Do you ever feel like you don't have enough time? Conway feels that if he stays he will no longer have to worry that he is wasting time in idleness. With a longer lifespan he can indulge in whims, study subjects that might seem frivolous in the outside world, and just generally have what we all crave- more time? 


  1. I really enjoyed my re-read, so thanks for coming up with the idea for this read-along! I don't think I would have thought about reading this book for my A Year of Classics Challenge. I certainly think you are psychic in choosing it because it brought up so many thoughts about current situations not only with the Covid crisis, but with immigration, world view, religion, greed, and the Puritan work ethic.

    I found it interesting that before any of them knew leaving was all but a ruse, that at first most of them were willing to risk their lives leaving right away to get back to their everyday life and what they valued, rather than wait a couple of months in virtual utopia for a skilled caravan. I also thought it was funny that the missionary viewed enjoying life and appreciating knowledge and nature's beauty as being lazy and not virtuous. Ha ha.

    I appreciated even in the 1930s the author saw how including other cultures and their arts, and considering other religions makes your own life and society richer. Why have we not learned?

    I also get, now in my older years, how my "wisdom" (ha ha) lets me process information more equitably and entertain more grey areas; seeing both sides, how all or nothing very rarely works, and how it's a shame this comes in the later time of life when you have less time to study things in this frame of mind. It would be wonderful to have the Shangri-la extended life to continue to learn in this more open way and share with others.

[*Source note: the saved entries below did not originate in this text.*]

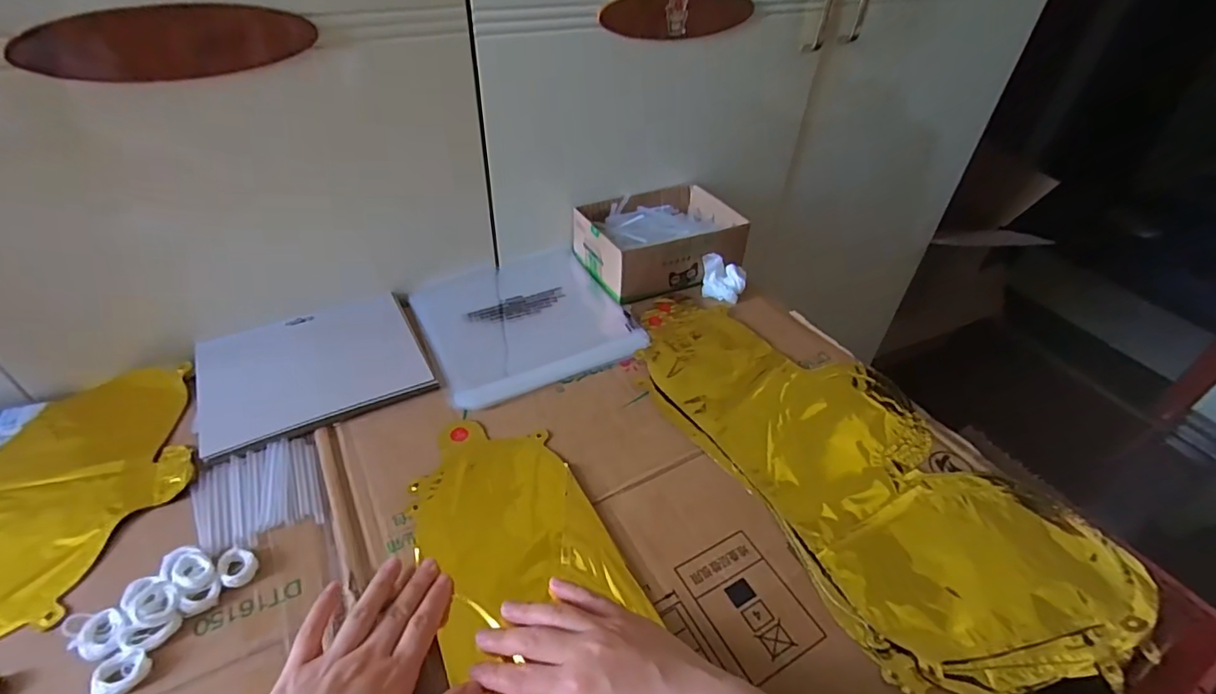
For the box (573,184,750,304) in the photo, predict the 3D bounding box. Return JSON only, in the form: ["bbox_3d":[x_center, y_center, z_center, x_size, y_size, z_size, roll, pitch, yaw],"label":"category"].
[{"bbox_3d":[0.065,-0.145,0.707,0.200,0.062,0.160,-17,46,-21],"label":"box"}]

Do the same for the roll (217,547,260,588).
[{"bbox_3d":[-0.258,0.152,0.383,0.022,0.007,0.030,-26,50,-29],"label":"roll"}]

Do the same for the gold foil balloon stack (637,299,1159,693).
[{"bbox_3d":[0.204,0.082,0.497,0.220,0.010,0.438,-18,46,-23],"label":"gold foil balloon stack"}]

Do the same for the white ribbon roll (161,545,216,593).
[{"bbox_3d":[-0.287,0.152,0.377,0.040,0.009,0.024,23,45,20],"label":"white ribbon roll"}]

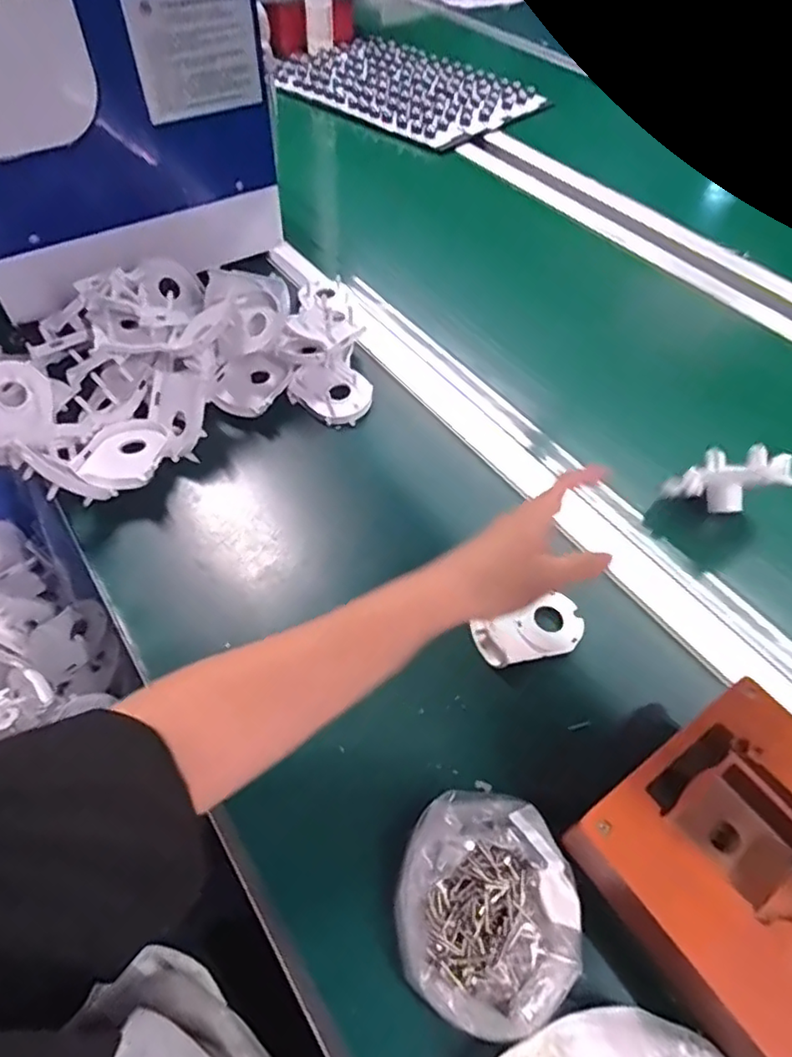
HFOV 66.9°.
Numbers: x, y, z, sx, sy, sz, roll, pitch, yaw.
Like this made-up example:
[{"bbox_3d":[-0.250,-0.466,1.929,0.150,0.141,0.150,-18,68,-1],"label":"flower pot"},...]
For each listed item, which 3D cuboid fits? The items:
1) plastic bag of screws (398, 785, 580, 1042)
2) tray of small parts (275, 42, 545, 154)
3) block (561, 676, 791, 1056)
[{"bbox_3d":[0.053,0.214,0.343,0.098,0.033,0.113,10,53,5],"label":"plastic bag of screws"},{"bbox_3d":[0.018,-0.822,1.127,0.435,0.049,0.320,33,58,20],"label":"tray of small parts"},{"bbox_3d":[0.197,0.191,0.329,0.162,0.060,0.150,-28,59,-22],"label":"block"}]

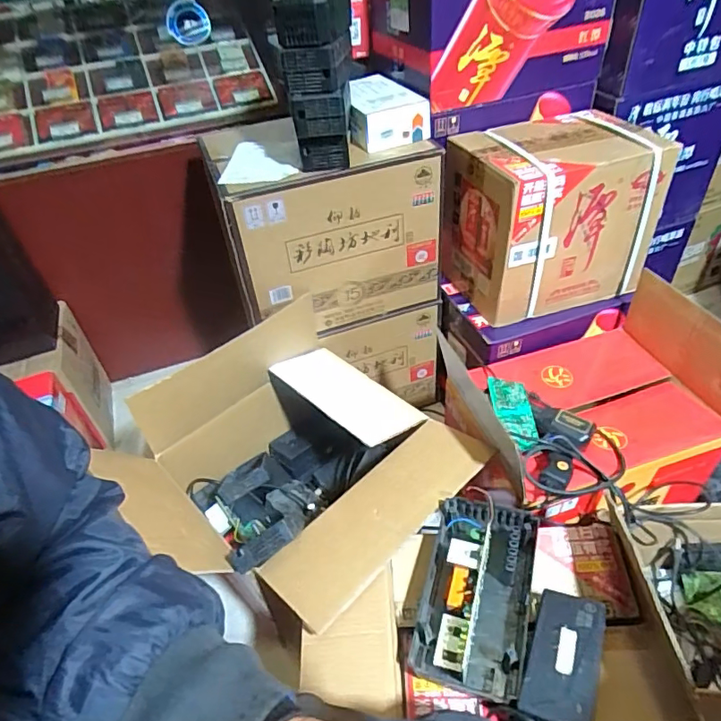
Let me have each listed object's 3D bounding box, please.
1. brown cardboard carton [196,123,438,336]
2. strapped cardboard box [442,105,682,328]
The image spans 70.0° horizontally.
[{"bbox_3d":[-0.081,-0.282,1.046,0.392,0.312,0.299,-18,44,-13],"label":"brown cardboard carton"},{"bbox_3d":[0.353,-0.272,0.980,0.339,0.284,0.210,-15,43,-9],"label":"strapped cardboard box"}]

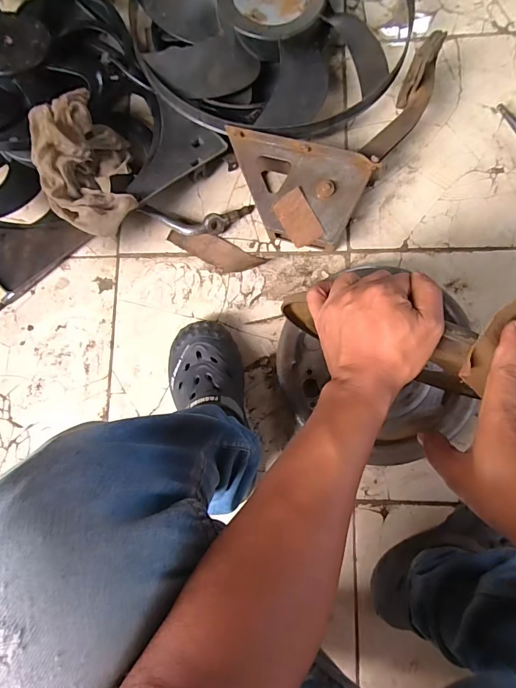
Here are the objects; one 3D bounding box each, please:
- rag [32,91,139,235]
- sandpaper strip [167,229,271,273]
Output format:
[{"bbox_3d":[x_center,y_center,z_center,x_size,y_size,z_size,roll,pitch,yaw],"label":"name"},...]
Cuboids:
[{"bbox_3d":[-0.278,-0.280,0.629,0.129,0.105,0.239,-16,81,2],"label":"rag"},{"bbox_3d":[-0.074,-0.162,0.688,0.167,0.015,0.049,24,87,6],"label":"sandpaper strip"}]

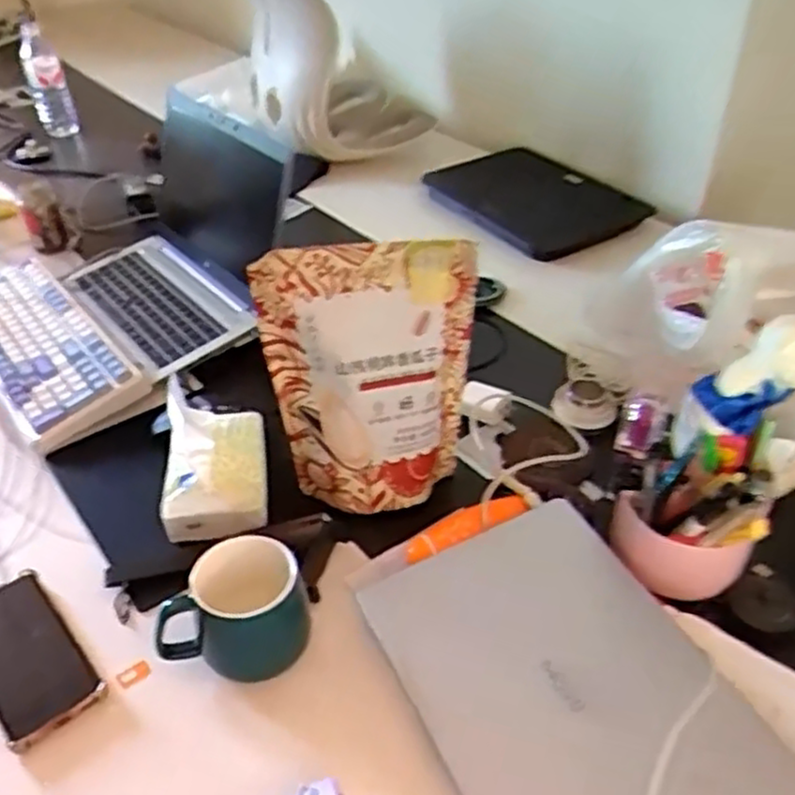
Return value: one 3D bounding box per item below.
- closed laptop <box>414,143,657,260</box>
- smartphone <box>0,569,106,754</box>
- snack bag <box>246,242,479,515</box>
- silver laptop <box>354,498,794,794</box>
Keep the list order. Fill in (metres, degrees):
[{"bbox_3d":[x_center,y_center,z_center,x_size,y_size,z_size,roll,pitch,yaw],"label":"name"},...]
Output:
[{"bbox_3d":[0.223,-0.352,1.286,0.228,0.031,0.358,-22,43,-23],"label":"closed laptop"},{"bbox_3d":[-0.316,0.216,0.637,0.077,0.019,0.172,-30,46,-30],"label":"smartphone"},{"bbox_3d":[-0.022,-0.014,0.707,0.195,0.251,0.080,-5,39,-3],"label":"snack bag"},{"bbox_3d":[0.127,0.224,0.582,0.213,0.016,0.306,-26,47,-13],"label":"silver laptop"}]

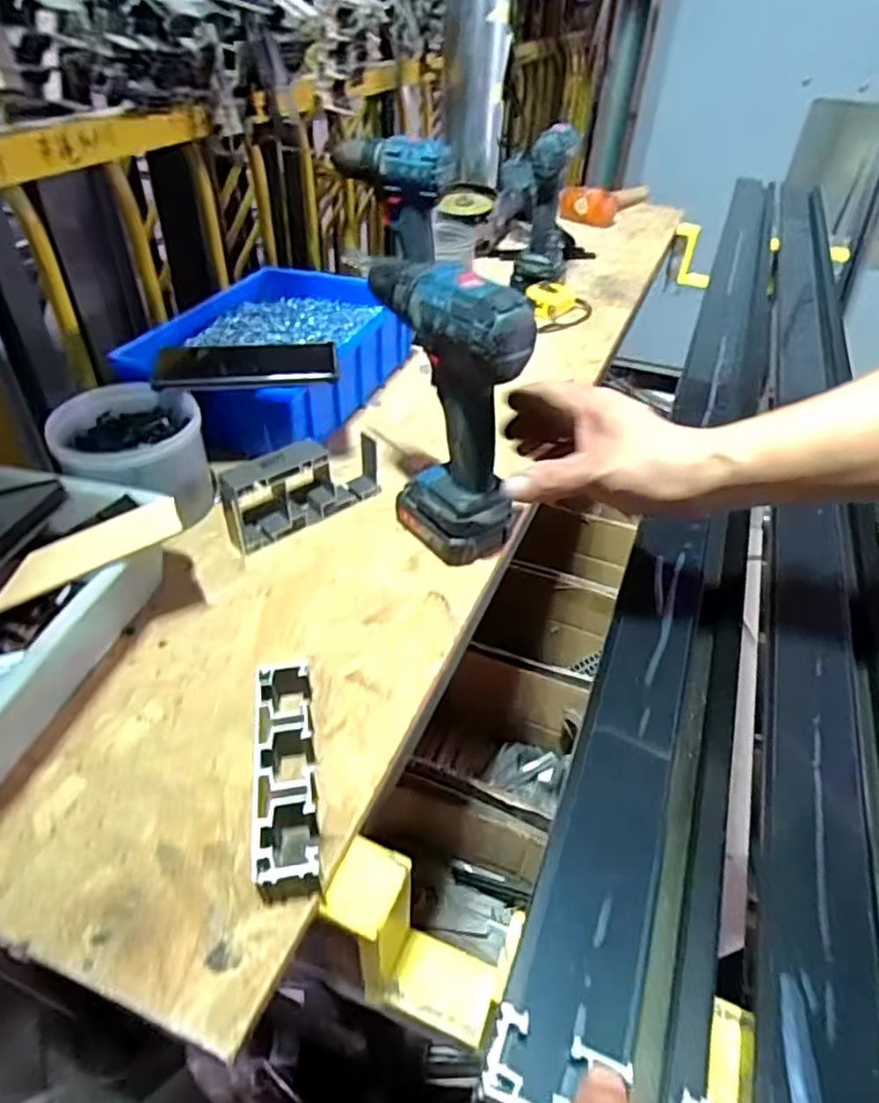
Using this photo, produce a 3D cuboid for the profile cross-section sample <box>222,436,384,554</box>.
[{"bbox_3d":[-0.123,-0.059,0.576,0.145,0.054,0.055,-29,51,-32],"label":"profile cross-section sample"}]

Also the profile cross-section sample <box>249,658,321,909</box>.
[{"bbox_3d":[-0.090,0.126,0.381,0.032,0.033,0.143,-5,42,-10],"label":"profile cross-section sample"}]

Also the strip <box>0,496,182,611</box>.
[{"bbox_3d":[-0.234,-0.001,0.435,0.121,0.010,0.038,-29,49,-16],"label":"strip"}]

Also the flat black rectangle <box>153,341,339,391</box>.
[{"bbox_3d":[-0.175,-0.172,0.597,0.158,0.016,0.068,-4,41,-9],"label":"flat black rectangle"}]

    I am going to buy a used paperback to anotate. It was a quick read, so I am going to read it again before the year is out and mull over some more elements of the book before I review it. My discussion post will be up on Thursday. 👍✨

    1. You're welcome! I love the awesome comment!!! And yes- is this book prescient or what?

      Exactly. Everyone was so anxious to get back to their rat race lives, and I liked how Conway was that outlier who was contemplative and not just a slave to ambition.

      I also got some amusement over Brinklow's attitudes. A perfect microcosm of Eastern vs Western views, especially at that time.

      And yes also so much relevance to now. It's amazing how little we seem to have learned, and how this book feels like it addresses the "now" moment even as it must have then too.

  2. So much fun! I would love to do a buddy read one of these days, too! It would definitely give me some incentive to read more of my TBR lol. I do feel as though as I am always pressed for time. ;)

    1. Buddy reads are fun! I hope you get a chance to do one.

  3. I've never read this but I think I may have seen the movie...??

    1. I think there were two movies? The old one and a newer musical? I'm thinking of definitely watching the old Frank Capra one though, especially after reading this!

  4. This makes me want to do a buddy read. :)

  5. I saw a movie version of this book a long time ago and remember liking it. Although there's a sad bit at the end when they try to leave Shangri-La. I wouldn't mind having a place like that to escape to right now. :)

  6. The title sounds vaguely familiar but I'm not sure I've ever really heard of this one. It sounds really interesting! I do love the sound of the setting and I may have to pick this one up.

  7. This sounds interesting. I've never read this.

  8. I've never read this book but it sounds like it definitely gives you a lot of food for thought.

  9. I do wish I could go back and make decisions differently based on the things I've learned. I don't know if I'd want to stay somewhere I couldn't leave. I know that as easy as this quarantine has been for me as an introvert,I do miss being able to just go somewhere like a store and wander around. Or a library and sit and work and people watch. Good thoughts!